_SET EXERCISE:_
In the passage on nullable types and IL, quote word for word the stretch starting at "If we constraint T to be a non-nullable" and ending at "the same time.".

_PAGE EXTRACT:_

-- Begin --

Basically you're asking for something that can't be represented in IL. Nullable value types and nullable reference types are very different beasts, and while they look similar in source code, the IL is very different. The nullable version of a value type T is a different type (Nullable<T>) whereas the nullable version of a reference type T is the same type, with attributes telling the compiler what to expect.
Consider this simpler example:
public class Foo<T> where T : notnull
{
public T? GetNullValue() =>
}
That's invalid for the same reason.
If we constraint T to be a struct, then the IL generated for the GetNullValue method would have a return type of Nullable<T>.
If we constraint T to be a non-nullable reference type, then the IL generated for the GetNullValue method would have a return type of T, but with an attribute for the nullability aspect.
The compiler can't generate IL for a method which has a return type of both T and Nullable<T> at the same time.

-- End --

_DATASET EXTRACT:_
-- Begin --

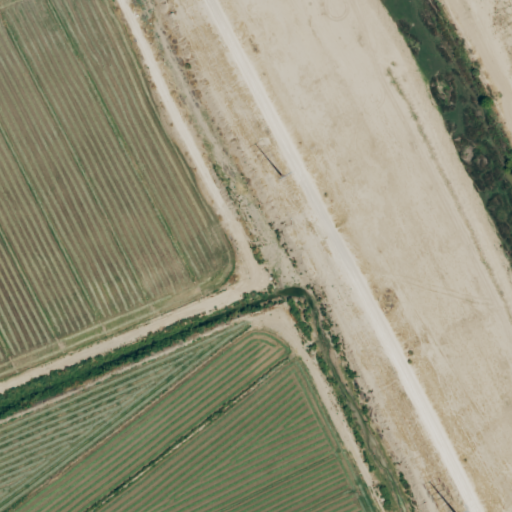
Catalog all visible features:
river: (458, 103)
power tower: (275, 176)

-- End --

_RESULT:_
If we constraint T to be a non-nullable reference type, then the IL generated for the GetNullValue method would have a return type of T, but with an attribute for the nullability aspect.
The compiler can't generate IL for a method which has a return type of both T and Nullable<T> at the same time.